Case in point: Manhattan clam chowder, a feature on Flaherty’s menu alongside the popular New England style. Both involve many of the same ingredients. But New England’s bowl is creamy and thick, while New York’s begins with a tomato base.

“I’m from Coney Island. I love Manhattan clam chowder,” Spilfogel says, with a caveat. “It’s not as popular as the cream chowder. And the lobster bisque is more popular than the cream.”

Manhattan-style has been derided by important culinary voices. None other than famed chef James Beard called it “a vegetable soup that accidentally had some clams dumped into it,” making certain to add “horrendous” to his description. And a story holds that the grandson of a man who claimed to have invented the Manhattan version was haunted forever by his grandfather’s “heinous act.”

Note that the grandfather, William Winters, had close ties to the crooked Tammany Hall political machine, which was apparently a more acceptable legacy. Culinary historians, however, trace the origins of Manhattan-style chowder to Rhode Island rather than New York, a soup derived from recipes of Portuguese settlers.

Toasted ravioli is also a misstatement, as the pasta is actually fried.

According to the most common origin story, a restaurant owner insisted that in the land of fried chicken, fried catfish, fried pork tenderloin and the like that the use of “fried” would put customers off.

And the tale of toasted ravioli just gets more unreliable – two different restaurateurs with the same name, German cooks who failed to grasp the basics of pasta and perhaps a few slugs of alcohol for encouragement.

Spilfogel is native to the tomato-based clam chowder region. Rodriguez inherited the crispy ravioli appetizer. But for chefs Goran Basarov and Alejandro “Hondo” Hernandez at The Quail in Carmel Valley, the introduction of Alabama white sauce – an extremely rare sighting on an area menu – was deliberate.
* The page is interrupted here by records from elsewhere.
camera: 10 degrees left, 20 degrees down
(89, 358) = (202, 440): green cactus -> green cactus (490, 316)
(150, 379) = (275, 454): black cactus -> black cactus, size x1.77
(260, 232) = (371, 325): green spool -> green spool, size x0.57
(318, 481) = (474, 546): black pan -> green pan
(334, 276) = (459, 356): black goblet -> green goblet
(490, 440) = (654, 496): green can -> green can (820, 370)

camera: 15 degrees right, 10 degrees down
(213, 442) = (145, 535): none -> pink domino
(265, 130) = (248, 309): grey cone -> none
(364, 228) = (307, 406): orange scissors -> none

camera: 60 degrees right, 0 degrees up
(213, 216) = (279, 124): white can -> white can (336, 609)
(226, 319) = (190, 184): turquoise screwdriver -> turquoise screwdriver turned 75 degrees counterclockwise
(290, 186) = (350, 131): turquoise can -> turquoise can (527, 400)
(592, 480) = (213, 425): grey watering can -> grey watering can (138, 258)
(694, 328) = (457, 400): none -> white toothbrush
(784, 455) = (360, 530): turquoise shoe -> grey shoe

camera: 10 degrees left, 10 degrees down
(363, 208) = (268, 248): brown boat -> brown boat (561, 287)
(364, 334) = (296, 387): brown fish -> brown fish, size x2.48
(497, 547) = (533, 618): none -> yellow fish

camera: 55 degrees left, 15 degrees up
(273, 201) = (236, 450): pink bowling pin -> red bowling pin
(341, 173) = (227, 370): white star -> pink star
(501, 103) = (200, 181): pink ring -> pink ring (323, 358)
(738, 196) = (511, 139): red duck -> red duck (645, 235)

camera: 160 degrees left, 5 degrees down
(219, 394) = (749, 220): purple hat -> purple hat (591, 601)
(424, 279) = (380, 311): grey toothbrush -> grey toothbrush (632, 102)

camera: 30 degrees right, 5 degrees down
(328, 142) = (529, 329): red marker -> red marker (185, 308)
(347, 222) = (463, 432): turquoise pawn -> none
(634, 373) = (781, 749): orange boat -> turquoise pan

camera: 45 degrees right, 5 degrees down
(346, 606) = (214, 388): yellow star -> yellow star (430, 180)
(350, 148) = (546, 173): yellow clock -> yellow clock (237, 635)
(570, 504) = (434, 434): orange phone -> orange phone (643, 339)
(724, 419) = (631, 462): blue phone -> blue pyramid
“That’s our jam,” Basarov says with the zeal of a regional rule-breaker. “The first time he made it for me was for a chicken sandwich. It’s a very good sauce.”

The baste of vinegar and mayonnaise is said to have been created by Decatur, Alabama pitmaster “Big Bob” Gibson in 1925 as a way to keep chicken from drying out on the smoker. Chefs can play with the sauce, adding lemon, cayenne, horseradish and such along with salt and pepper, without smothering the savor of smoked meat.

At Edgar’s, The Quail’s restaurant, it is served with chicken, brisket and ribs – a refined adaptation, with some sweetness to balance the homespun tang akin to buttermilk, a notion of fruit and an herbal flair.

“Chef Hondo is a barbecue champion,” Basarov says. “He gets to write his own narrative.”